### Provided passage
#####
# Before & After pictures of Logan 1920-1 rebuild



## ddushane (May 1, 2013)

It's taken me long enough but finally done, well I need a little more tweaking here & there, and a few more attachments but here it is. I built an oil dauber for it & wheel handle for the top slide until I can get an original, I didn't like the one that was on it, I think it was from a Shirline. I re-stamped the model #, Scott said my lathe was a model 1920-1, the -1 being the levered tail stock, the gear box was originally on a model 922,  I also was trying to match the colors of the nobs for the handle ends & insides of the wheel handles so I painted them with black first & while still wet, put a light coat of burgundy, it's pretty close. 


















































































Now I just have to learn how to run it. Well I still have to get it wired up, I've got 3ph to my shop, just not wired in, Hoping to get that done in the next couple of weeks.
#####
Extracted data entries
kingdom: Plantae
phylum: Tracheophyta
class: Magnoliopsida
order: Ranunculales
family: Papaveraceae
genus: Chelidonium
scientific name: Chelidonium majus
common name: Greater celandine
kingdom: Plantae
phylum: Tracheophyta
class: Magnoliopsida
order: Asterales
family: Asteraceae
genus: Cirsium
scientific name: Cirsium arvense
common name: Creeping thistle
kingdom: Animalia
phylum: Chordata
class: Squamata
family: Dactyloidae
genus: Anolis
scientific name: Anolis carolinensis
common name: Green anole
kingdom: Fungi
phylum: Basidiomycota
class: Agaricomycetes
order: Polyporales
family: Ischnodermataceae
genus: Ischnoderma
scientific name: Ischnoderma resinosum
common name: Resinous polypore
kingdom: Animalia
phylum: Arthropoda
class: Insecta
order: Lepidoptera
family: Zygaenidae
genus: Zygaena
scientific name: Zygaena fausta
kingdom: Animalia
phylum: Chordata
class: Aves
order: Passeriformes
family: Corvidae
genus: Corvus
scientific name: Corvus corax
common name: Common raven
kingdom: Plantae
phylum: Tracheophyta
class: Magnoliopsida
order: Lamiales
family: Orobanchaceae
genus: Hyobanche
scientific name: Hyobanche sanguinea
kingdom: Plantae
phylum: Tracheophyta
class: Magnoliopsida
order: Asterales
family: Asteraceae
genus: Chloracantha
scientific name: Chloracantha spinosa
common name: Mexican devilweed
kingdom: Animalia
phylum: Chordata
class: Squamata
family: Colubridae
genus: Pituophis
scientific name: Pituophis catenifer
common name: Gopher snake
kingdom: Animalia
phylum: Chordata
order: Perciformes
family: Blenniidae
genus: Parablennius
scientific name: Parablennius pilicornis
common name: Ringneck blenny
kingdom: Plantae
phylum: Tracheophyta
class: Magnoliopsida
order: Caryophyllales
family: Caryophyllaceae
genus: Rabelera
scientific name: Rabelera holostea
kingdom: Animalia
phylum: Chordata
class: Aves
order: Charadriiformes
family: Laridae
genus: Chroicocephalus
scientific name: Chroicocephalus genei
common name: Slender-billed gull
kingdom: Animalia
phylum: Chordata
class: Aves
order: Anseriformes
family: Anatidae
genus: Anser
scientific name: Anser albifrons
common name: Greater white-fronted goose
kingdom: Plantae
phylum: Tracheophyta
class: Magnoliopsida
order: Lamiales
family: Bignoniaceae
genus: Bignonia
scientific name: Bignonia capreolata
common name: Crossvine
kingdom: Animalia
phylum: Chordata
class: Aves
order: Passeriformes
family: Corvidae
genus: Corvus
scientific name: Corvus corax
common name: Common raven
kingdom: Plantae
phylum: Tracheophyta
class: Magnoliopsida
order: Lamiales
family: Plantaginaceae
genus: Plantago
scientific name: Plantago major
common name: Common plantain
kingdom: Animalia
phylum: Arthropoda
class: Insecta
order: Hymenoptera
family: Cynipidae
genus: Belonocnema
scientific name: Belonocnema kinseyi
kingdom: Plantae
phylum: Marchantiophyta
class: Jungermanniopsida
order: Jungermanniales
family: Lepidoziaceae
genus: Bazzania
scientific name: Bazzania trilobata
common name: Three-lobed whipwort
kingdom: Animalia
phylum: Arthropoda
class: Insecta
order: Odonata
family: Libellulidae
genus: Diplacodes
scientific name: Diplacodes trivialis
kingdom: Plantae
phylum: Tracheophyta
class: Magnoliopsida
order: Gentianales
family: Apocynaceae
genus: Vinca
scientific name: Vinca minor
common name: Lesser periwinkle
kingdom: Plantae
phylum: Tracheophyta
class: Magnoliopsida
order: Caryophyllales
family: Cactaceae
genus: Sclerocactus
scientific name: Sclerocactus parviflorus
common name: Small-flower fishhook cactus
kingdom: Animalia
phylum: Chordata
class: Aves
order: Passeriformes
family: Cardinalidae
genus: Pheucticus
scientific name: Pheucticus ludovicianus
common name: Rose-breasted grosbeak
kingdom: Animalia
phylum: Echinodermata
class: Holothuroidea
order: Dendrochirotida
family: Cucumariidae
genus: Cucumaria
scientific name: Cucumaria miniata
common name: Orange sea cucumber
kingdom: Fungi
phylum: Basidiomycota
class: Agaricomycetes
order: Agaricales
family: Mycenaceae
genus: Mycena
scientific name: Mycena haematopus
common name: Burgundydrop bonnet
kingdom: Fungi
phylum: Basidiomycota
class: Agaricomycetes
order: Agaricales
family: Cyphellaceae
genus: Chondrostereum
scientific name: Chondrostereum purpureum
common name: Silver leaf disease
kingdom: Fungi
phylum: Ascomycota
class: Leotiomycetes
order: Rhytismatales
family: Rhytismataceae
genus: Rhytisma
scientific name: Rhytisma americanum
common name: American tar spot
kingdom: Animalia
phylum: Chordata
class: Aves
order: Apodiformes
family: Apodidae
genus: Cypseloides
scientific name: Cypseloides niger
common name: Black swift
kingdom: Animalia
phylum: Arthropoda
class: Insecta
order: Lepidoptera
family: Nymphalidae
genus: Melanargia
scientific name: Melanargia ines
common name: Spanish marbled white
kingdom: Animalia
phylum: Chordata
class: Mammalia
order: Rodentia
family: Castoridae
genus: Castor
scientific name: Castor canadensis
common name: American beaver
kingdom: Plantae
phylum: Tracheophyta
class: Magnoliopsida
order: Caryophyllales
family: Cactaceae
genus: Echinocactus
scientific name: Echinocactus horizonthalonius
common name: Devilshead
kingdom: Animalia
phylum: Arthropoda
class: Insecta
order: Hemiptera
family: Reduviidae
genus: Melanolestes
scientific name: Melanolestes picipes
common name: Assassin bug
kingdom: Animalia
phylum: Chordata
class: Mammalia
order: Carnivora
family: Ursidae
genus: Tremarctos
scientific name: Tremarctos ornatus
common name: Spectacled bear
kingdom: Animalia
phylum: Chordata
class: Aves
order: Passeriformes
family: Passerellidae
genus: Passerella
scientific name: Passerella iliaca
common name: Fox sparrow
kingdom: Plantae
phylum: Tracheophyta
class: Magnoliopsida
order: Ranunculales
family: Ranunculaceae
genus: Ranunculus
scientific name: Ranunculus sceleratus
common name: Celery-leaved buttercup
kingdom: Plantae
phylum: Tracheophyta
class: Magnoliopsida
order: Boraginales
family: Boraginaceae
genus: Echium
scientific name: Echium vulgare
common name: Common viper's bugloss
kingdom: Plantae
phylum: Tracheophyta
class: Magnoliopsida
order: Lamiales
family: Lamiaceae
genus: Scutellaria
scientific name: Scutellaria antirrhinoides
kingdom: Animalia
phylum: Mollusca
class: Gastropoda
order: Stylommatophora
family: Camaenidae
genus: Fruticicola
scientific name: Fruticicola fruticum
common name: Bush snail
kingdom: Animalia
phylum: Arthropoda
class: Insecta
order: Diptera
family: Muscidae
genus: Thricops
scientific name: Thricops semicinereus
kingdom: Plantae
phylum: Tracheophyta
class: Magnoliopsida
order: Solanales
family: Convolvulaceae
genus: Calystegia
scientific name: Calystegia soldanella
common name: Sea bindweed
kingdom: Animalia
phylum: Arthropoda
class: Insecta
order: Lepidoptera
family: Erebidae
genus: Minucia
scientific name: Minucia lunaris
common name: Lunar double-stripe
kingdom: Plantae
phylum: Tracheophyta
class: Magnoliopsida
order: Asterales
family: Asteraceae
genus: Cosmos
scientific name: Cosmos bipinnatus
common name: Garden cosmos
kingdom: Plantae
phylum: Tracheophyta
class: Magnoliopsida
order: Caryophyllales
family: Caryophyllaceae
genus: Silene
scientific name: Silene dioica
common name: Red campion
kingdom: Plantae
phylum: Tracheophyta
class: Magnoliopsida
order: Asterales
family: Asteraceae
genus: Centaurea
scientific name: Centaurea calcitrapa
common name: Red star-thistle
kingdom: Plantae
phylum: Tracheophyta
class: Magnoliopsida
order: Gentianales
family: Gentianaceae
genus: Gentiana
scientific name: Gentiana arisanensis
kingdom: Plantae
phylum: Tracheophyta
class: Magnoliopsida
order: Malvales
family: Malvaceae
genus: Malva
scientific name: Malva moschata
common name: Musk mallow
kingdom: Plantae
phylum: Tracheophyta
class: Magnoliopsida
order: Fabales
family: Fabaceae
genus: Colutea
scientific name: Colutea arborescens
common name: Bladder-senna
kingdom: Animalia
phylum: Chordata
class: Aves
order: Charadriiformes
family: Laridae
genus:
#####
### Requirement A
List every lathe part or accessory that the forum post on the lathe rebuild names.
### Requirement B
Copy the portion of the lathe rebuild post starting at "Now I just have" and ending at "couple of weeks.".

### Output A
oil dauber, wheel handle, top slide, tail stock, gear box, nobs for the handle ends

### Output B
Now I just have to learn how to run it. Well I still have to get it wired up, I've got 3ph to my shop, just not wired in, Hoping to get that done in the next couple of weeks.